Aviation will get a big boost from the drone market when it comes to developing practical, airborne AI. After all, on a quadcopter that’s inspecting a pipeline there is no pilot to make decisions, so the AI is essential. Billions of dollars are being spent to develop drone technology that avoids terrain, obstacles, traffic, and weather, or self-diagnoses a mechanical problem and returns to base. Expect to see lots of interesting ideas taken for a test drive on drones before coming to your Cessna.

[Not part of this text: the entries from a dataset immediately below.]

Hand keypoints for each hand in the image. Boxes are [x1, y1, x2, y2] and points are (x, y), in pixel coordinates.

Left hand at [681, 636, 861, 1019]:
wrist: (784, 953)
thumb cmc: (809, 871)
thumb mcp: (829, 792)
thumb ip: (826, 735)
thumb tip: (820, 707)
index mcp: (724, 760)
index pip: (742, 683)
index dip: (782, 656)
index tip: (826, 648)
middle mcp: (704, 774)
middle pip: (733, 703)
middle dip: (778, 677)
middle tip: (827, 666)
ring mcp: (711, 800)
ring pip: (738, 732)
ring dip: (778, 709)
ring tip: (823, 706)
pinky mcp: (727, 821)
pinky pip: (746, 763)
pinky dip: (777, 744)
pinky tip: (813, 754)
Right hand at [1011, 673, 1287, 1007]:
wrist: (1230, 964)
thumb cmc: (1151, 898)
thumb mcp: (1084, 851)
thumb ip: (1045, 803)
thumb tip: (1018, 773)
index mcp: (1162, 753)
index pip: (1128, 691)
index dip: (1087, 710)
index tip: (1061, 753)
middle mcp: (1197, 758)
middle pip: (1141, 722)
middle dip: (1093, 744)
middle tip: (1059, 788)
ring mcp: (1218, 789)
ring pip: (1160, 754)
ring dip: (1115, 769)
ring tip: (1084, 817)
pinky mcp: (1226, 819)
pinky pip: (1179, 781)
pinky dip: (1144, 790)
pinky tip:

Can anything stop this thrilling race to the future? Certainly. If history is any guide, regulation will move far slower than technology. What’s possible and what’s certified are not the same, and we can expect the FAA to be cautious in approving bold new capabilities. Not all of that caution is unjustified, and the good news is that aviation is actually ahead of cars in many ways – we’ve been regulating and training on automation for decades.
Hopefully the FAA avoids a common trap here. As is so often the case when debating technology, the discussion quickly becomes binary: human intelligence vs artificial intelligence. Good vs. evil. This makes great headlines, but it’s a false choice.
Researchers at MIT use the phrase “extended intelligence” to signify how AI is used to augment human decision-making rather than replace it. That may sound like spin, but it’s actually a crucial distinction. Extended intelligence, just like a glass panel or a deice system, is simply a tool. When used appropriately by pilots, it can improve the safety, utility and fun of flying. That’s a realistic – and exciting – future.